Disney has posted record profit for the past four years as investments in films and theme-park attractions drew more customers to its properties. It has two of the top four domestic films of 2015 in “Avengers: Age of Ultron” and “Cinderella.” Such hits reap returns long after they’ve left theaters through merchandise sales, TV airings and theme-park attendance.
The company has more than doubled its dividend since 2011. Still, Disney’s projected yield, based on the new annual rate of $1.32 a share, is 1.2 percent. That compares with the current 2 percent for the Standard & Poor’s 500.Maybe I will turn this blog into an investment site, but it will be a bit different than all the rest. I will point out, after the fact, which companies one should have invested in, like five years ago.
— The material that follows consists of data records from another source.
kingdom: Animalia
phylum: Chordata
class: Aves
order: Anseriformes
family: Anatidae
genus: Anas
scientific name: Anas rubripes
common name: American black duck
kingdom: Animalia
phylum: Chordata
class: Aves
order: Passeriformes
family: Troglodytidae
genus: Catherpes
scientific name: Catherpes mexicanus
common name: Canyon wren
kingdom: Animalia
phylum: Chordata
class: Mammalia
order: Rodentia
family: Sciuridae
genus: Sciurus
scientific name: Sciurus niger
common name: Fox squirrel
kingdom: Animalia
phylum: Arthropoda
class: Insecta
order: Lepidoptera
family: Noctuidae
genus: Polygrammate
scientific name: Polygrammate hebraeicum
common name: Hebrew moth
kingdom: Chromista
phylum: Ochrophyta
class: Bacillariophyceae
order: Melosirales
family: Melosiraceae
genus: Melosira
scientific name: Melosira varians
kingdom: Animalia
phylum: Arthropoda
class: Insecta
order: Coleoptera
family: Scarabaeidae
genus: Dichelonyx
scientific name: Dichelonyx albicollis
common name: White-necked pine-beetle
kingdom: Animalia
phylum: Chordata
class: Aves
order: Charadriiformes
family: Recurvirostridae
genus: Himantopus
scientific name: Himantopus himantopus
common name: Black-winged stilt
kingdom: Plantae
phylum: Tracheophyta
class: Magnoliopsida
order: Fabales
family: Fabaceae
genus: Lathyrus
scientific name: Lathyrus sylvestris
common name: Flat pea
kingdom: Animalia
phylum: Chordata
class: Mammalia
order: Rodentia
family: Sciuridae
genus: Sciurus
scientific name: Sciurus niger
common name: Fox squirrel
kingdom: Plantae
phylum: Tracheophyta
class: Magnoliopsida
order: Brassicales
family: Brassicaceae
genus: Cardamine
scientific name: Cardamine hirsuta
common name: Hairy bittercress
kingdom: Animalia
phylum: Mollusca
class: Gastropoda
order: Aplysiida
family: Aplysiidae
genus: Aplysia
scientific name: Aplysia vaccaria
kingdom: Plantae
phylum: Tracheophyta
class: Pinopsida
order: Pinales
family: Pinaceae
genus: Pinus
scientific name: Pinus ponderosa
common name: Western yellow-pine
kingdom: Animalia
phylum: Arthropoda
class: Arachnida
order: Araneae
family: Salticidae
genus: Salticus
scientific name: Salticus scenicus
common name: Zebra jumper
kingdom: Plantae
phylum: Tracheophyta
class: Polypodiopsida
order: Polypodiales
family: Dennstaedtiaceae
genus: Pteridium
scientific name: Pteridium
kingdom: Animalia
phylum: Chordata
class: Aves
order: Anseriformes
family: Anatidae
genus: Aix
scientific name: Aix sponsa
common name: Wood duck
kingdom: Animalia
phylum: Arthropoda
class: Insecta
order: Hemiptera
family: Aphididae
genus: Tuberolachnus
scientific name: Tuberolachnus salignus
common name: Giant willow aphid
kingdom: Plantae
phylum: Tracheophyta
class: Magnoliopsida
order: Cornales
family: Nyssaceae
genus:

Meanwhile, Netflix is going to make its shareholders feel richer by taking a page from the AAPL playbook: split 7 - 1. The writer at the linked article, no doubt an MBA from a prestigious East Coast school of business and who now writes for one of the best financial "magazines," noted:
What happens when a company split its stock is that price of a single share falls, but the value of the company doesn't change at all.I wonder who reads the Business Insider did not know that. Unless, of course, the company is either Apple or Netflix in which case the company is growing every day, every hour, and perhaps, even every minute. But, yes, in principle, the writer is correct: the split does not change the value of the company in and of itself.
However, the writer did say something that was definitely wrong:
The reason to buy or not buy (or sell!) a stock is because of what you think the company is worth, meaning how much a company makes in profit, or what you think it could make in the future, and so on.I doubt not one person in 10 buys a stock in a company based on what the company is worth. I doubt not one person in 10 could ever sit down and actually do the math to figure out what a company is worth. No, folks don't buy or not buy a stock based on what they think the company is worth, they buy or don't buy on whether they think someone else will come along and pay a higher price for the same share of stock. Look at Tesla. It goes up and down every day. I doubt one person in ten who buys Tesla stock is running the figures each day to determine what the company is worth. Right now, some would say it's not worth a whole lot and that's why they've shorted the stock.
Pretty poor excuse for an article from Business Insider. They're starting to look like my blog.